While it is still early days in China's innovative drug space, it is not hard to extrapolate the downside for innovators and upside for would-be copycats once a narrow patent is published, which occurs after 18 months.

"You may come out with your blockbuster chemical A, but your competitor will come out with something similar to chemical A, just tweaked a little bit and has similar effects; it is going to be a biosimilar. It is going to be close, but you can't stop them," Lin said. "That is the worst thing for a biotech company: others piggybacking on your R&D where you have spent all your money."

TIME VS. DATA

Both legal experts advocate for having a China-specific patent strategy tailored to a company's specific needs, weighing the scales of taking the time to collect more data to support a broader claim vs. filing quickly to mark territory.

"I have seen patent applications that are 500-600 pages thick. That is going to be convincing to a Chinese examiner, and they are probably going to get a much broader claim for that, but it means they delayed their filing by six months or a year," said Lin.
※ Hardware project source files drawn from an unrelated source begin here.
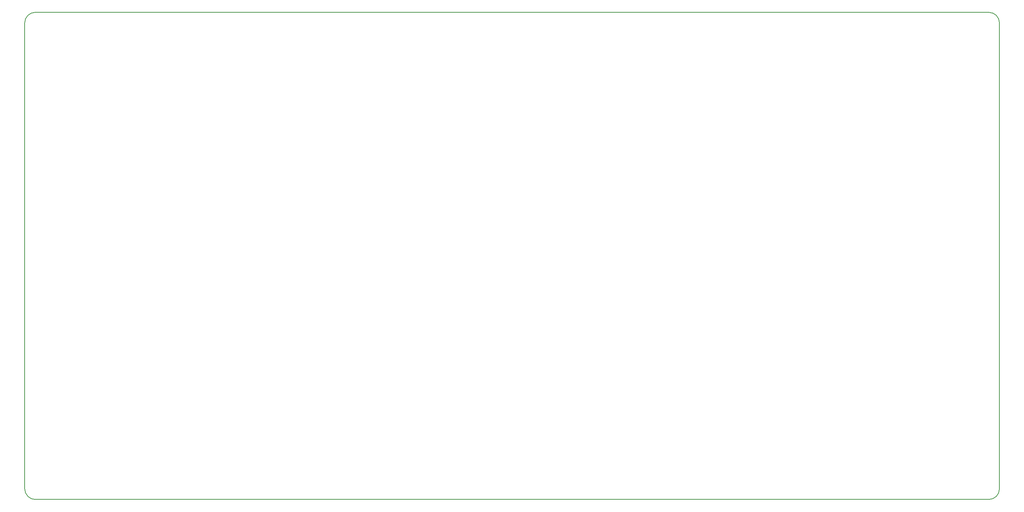
<source format=gm1>
G04 #@! TF.FileFunction,Profile,NP*
%FSLAX46Y46*%
G04 Gerber Fmt 4.6, Leading zero omitted, Abs format (unit mm)*
G04 Created by KiCad (PCBNEW 4.0.7) date 09/10/18 23:45:49*
%MOMM*%
%LPD*%
G01*
G04 APERTURE LIST*
%ADD10C,0.100000*%
%ADD11C,0.150000*%
G04 APERTURE END LIST*
D10*
D11*
X37000000Y-149500000D02*
X260000000Y-149500000D01*
X34500000Y-38000000D02*
X34500000Y-147000000D01*
X260000000Y-35500000D02*
X37000000Y-35500000D01*
X262500000Y-147000000D02*
X262500000Y-38000000D01*
X262500000Y-38000000D02*
G75*
G03X260000000Y-35500000I-2500000J0D01*
G01*
X37000000Y-35500000D02*
G75*
G03X34500000Y-38000000I0J-2500000D01*
G01*
X34500000Y-147000000D02*
G75*
G03X37000000Y-149500000I2500000J0D01*
G01*
X260000000Y-149500000D02*
G75*
G03X262500000Y-147000000I0J2500000D01*
G01*
M02*

</source>
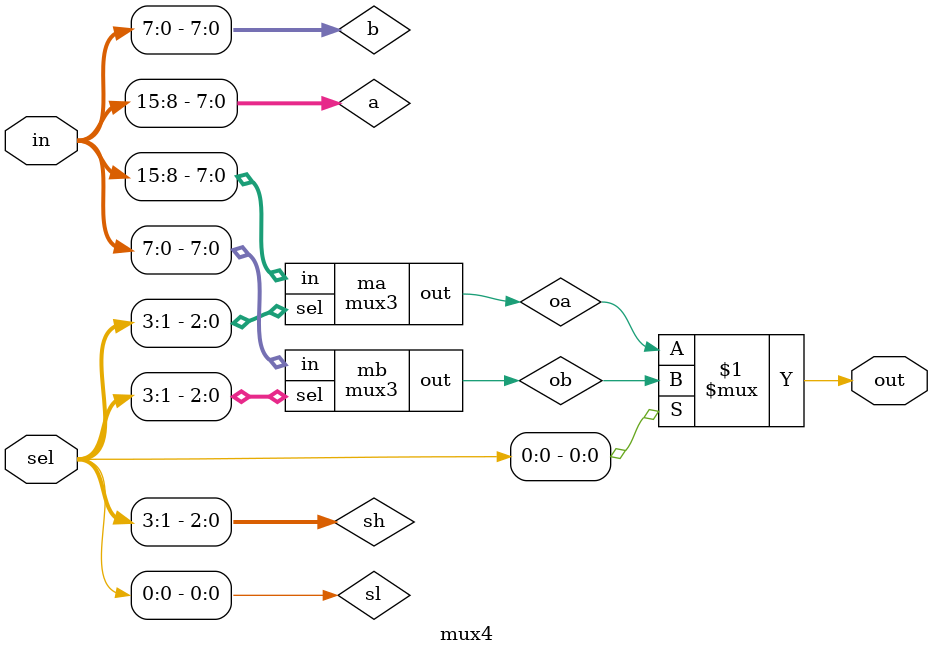
<source format=v>

`default_nettype none

module mux1 (
    input [1:0] in,
    input sel,
    output out
);

wire a, b;
assign {a, b} = in;

assign out = sel ? b : a;

endmodule


module mux2 (
    input [3:0] in,
    input [1:0] sel,
    output out
);

wire [1:0] a, b;
wire sh, sl, oa, ob;
assign {a, b} = in;
assign {sh, sl} = sel;

mux1 ma (
    .in(a),
    .sel(sh),
    .out(oa)
);

mux1 mb (
    .in(b),
    .sel(sh),
    .out(ob)
);

assign out = sl ? ob : oa;

endmodule


module mux3 (
    input [7:0] in,
    input [2:0] sel,
    output out
);

wire [3:0] a, b;
wire sl, oa, ob;
wire [1:0] sh;
assign {a, b} = in;
assign {sh, sl} = sel;

mux2 ma (
    .in(a),
    .sel(sh),
    .out(oa)
);

mux2 mb (
    .in(b),
    .sel(sh),
    .out(ob)
);

assign out = sl ? ob : oa;

endmodule


module mux4 (
    input [15:0] in,
    input [3:0] sel,
    output out
);

wire [7:0] a, b;
wire sl, oa, ob;
wire [2:0] sh;
assign {a, b} = in;
assign {sh, sl} = sel;

mux3 ma (
    .in(a),
    .sel(sh),
    .out(oa)
);

mux3 mb (
    .in(b),
    .sel(sh),
    .out(ob)
);

assign out = sl ? ob : oa;

endmodule


</source>
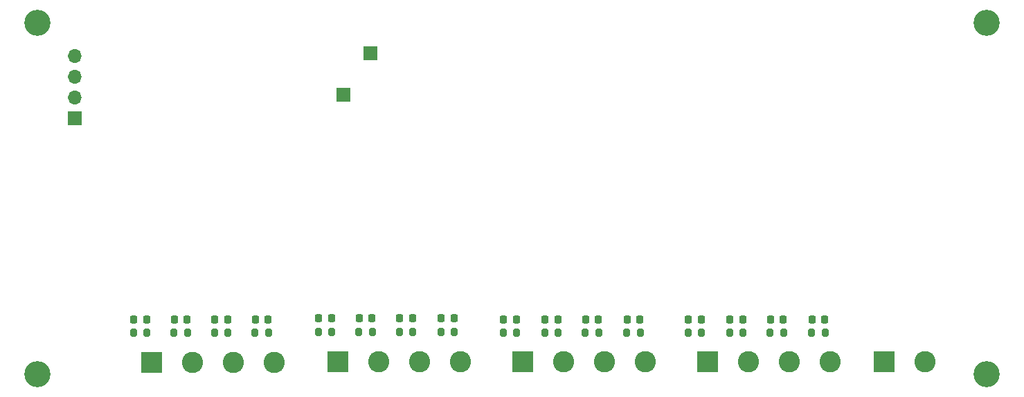
<source format=gbs>
%TF.GenerationSoftware,KiCad,Pcbnew,(6.0.0)*%
%TF.CreationDate,2023-01-31T14:33:53-05:00*%
%TF.ProjectId,i2c 24vout,69326320-3234-4766-9f75-742e6b696361,rev?*%
%TF.SameCoordinates,Original*%
%TF.FileFunction,Soldermask,Bot*%
%TF.FilePolarity,Negative*%
%FSLAX46Y46*%
G04 Gerber Fmt 4.6, Leading zero omitted, Abs format (unit mm)*
G04 Created by KiCad (PCBNEW (6.0.0)) date 2023-01-31 14:33:53*
%MOMM*%
%LPD*%
G01*
G04 APERTURE LIST*
G04 Aperture macros list*
%AMRoundRect*
0 Rectangle with rounded corners*
0 $1 Rounding radius*
0 $2 $3 $4 $5 $6 $7 $8 $9 X,Y pos of 4 corners*
0 Add a 4 corners polygon primitive as box body*
4,1,4,$2,$3,$4,$5,$6,$7,$8,$9,$2,$3,0*
0 Add four circle primitives for the rounded corners*
1,1,$1+$1,$2,$3*
1,1,$1+$1,$4,$5*
1,1,$1+$1,$6,$7*
1,1,$1+$1,$8,$9*
0 Add four rect primitives between the rounded corners*
20,1,$1+$1,$2,$3,$4,$5,0*
20,1,$1+$1,$4,$5,$6,$7,0*
20,1,$1+$1,$6,$7,$8,$9,0*
20,1,$1+$1,$8,$9,$2,$3,0*%
G04 Aperture macros list end*
%ADD10R,2.600000X2.600000*%
%ADD11C,2.600000*%
%ADD12C,3.200000*%
%ADD13R,1.700000X1.700000*%
%ADD14O,1.700000X1.700000*%
%ADD15RoundRect,0.200000X0.200000X0.275000X-0.200000X0.275000X-0.200000X-0.275000X0.200000X-0.275000X0*%
%ADD16RoundRect,0.225000X0.225000X0.250000X-0.225000X0.250000X-0.225000X-0.250000X0.225000X-0.250000X0*%
G04 APERTURE END LIST*
D10*
%TO.C,J1*%
X197946000Y-125313000D03*
D11*
X202946000Y-125313000D03*
%TD*%
D10*
%TO.C,J4*%
X153703000Y-125313000D03*
D11*
X158703000Y-125313000D03*
X163703000Y-125313000D03*
X168703000Y-125313000D03*
%TD*%
D10*
%TO.C,J2*%
X108364000Y-125440000D03*
D11*
X113364000Y-125440000D03*
X118364000Y-125440000D03*
X123364000Y-125440000D03*
%TD*%
D12*
%TO.C,REF\u002A\u002A*%
X94400000Y-83834000D03*
%TD*%
D10*
%TO.C,J3*%
X131097000Y-125313000D03*
D11*
X136097000Y-125313000D03*
X141097000Y-125313000D03*
X146097000Y-125313000D03*
%TD*%
D13*
%TO.C,J6*%
X99000000Y-95544000D03*
D14*
X99000000Y-93004000D03*
X99000000Y-90464000D03*
X99000000Y-87924000D03*
%TD*%
D10*
%TO.C,J5*%
X176309000Y-125313000D03*
D11*
X181309000Y-125313000D03*
X186309000Y-125313000D03*
X191309000Y-125313000D03*
%TD*%
D13*
%TO.C,J10*%
X131826000Y-92710000D03*
%TD*%
D12*
%TO.C,REF\u002A\u002A*%
X210479000Y-83834000D03*
%TD*%
D13*
%TO.C,J9*%
X135128000Y-87630000D03*
%TD*%
D12*
%TO.C,REF\u002A\u002A*%
X210479000Y-126913000D03*
%TD*%
%TO.C,REF\u002A\u002A*%
X94400000Y-126913000D03*
%TD*%
D15*
%TO.C,R21*%
X130405000Y-121706000D03*
X128755000Y-121706000D03*
%TD*%
D16*
%TO.C,C15*%
X185600000Y-120182000D03*
X184050000Y-120182000D03*
%TD*%
%TO.C,C12*%
X168074000Y-120182000D03*
X166524000Y-120182000D03*
%TD*%
D15*
%TO.C,R24*%
X145391000Y-121706000D03*
X143741000Y-121706000D03*
%TD*%
D16*
%TO.C,C1*%
X107749000Y-120182000D03*
X106199000Y-120182000D03*
%TD*%
%TO.C,C14*%
X180647000Y-120182000D03*
X179097000Y-120182000D03*
%TD*%
D15*
%TO.C,R18*%
X112752000Y-121833000D03*
X111102000Y-121833000D03*
%TD*%
%TO.C,R32*%
X190730000Y-121833000D03*
X189080000Y-121833000D03*
%TD*%
D16*
%TO.C,C10*%
X158041000Y-120182000D03*
X156491000Y-120182000D03*
%TD*%
%TO.C,C11*%
X162994000Y-120182000D03*
X161444000Y-120182000D03*
%TD*%
D15*
%TO.C,R27*%
X163044000Y-121833000D03*
X161394000Y-121833000D03*
%TD*%
D16*
%TO.C,C8*%
X145341000Y-120055000D03*
X143791000Y-120055000D03*
%TD*%
%TO.C,C7*%
X140261000Y-120055000D03*
X138711000Y-120055000D03*
%TD*%
D15*
%TO.C,R29*%
X175617000Y-121833000D03*
X173967000Y-121833000D03*
%TD*%
%TO.C,R19*%
X117705000Y-121833000D03*
X116055000Y-121833000D03*
%TD*%
%TO.C,R25*%
X153011000Y-121833000D03*
X151361000Y-121833000D03*
%TD*%
D16*
%TO.C,C16*%
X190693000Y-120182000D03*
X189143000Y-120182000D03*
%TD*%
D15*
%TO.C,R20*%
X122658000Y-121833000D03*
X121008000Y-121833000D03*
%TD*%
D16*
%TO.C,C6*%
X135308000Y-120055000D03*
X133758000Y-120055000D03*
%TD*%
D15*
%TO.C,R23*%
X140311000Y-121706000D03*
X138661000Y-121706000D03*
%TD*%
D16*
%TO.C,C2*%
X112702000Y-120182000D03*
X111152000Y-120182000D03*
%TD*%
%TO.C,C13*%
X175567000Y-120182000D03*
X174017000Y-120182000D03*
%TD*%
D15*
%TO.C,R17*%
X107799000Y-121833000D03*
X106149000Y-121833000D03*
%TD*%
%TO.C,R28*%
X168124000Y-121833000D03*
X166474000Y-121833000D03*
%TD*%
%TO.C,R22*%
X135358000Y-121706000D03*
X133708000Y-121706000D03*
%TD*%
D16*
%TO.C,C3*%
X117655000Y-120182000D03*
X116105000Y-120182000D03*
%TD*%
%TO.C,C5*%
X130355000Y-120055000D03*
X128805000Y-120055000D03*
%TD*%
D15*
%TO.C,R26*%
X158091000Y-121833000D03*
X156441000Y-121833000D03*
%TD*%
D16*
%TO.C,C4*%
X122608000Y-120182000D03*
X121058000Y-120182000D03*
%TD*%
D15*
%TO.C,R31*%
X185650000Y-121833000D03*
X184000000Y-121833000D03*
%TD*%
%TO.C,R30*%
X180697000Y-121833000D03*
X179047000Y-121833000D03*
%TD*%
D16*
%TO.C,C9*%
X152961000Y-120182000D03*
X151411000Y-120182000D03*
%TD*%
M02*

</source>
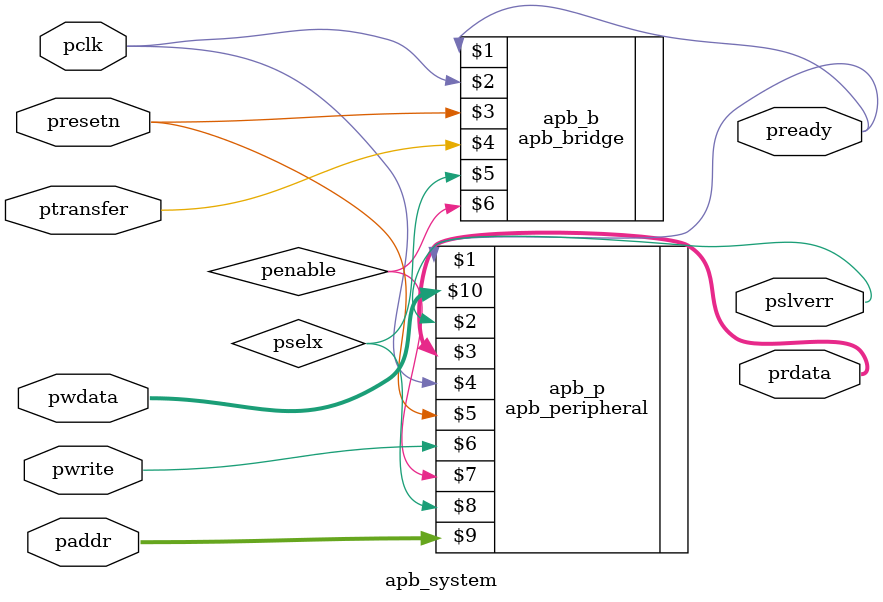
<source format=sv>

`timescale 1ns/1ps

module apb_system(
    input pwrite,pclk,ptransfer,presetn,
    input [31:0] paddr, pwdata,
    output [31:0] prdata,
    output pready,pslverr
    );
    wire penable,pselx;
    apb_peripheral apb_p (pready,pslverr,prdata,pclk,presetn,pwrite,penable,pselx,paddr,pwdata);
    apb_bridge apb_b (pready,pclk,presetn,ptransfer,pselx,penable);
endmodule

</source>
But what good is a patent if companies can't litigate to protect it?

The good news is that successful patent litigation is on the rise, according to the Thomson Reuters report. In cases where one party is a foreigner in a patent case, the win rate is 75 percent. Lin said that is not surprising since foreigners take litigation very seriously and prepare to win.

For many Chinese companies, litigation may be used as a strategy to distract a competitor or "to use that legal case for pressure or leverage in some other business dispute."

"The other side doesn't really care because the mere filing of the patent litigation has caused the other guy to spend excess resources, or to be distracted and that was the real goal anyway," he said.

That could be a rational strategy. According to the China's IQ report, the average compensation rate in pharmaceutical cases is $30,000. Although the highest category of compensation in China, it is relatively low by international standards.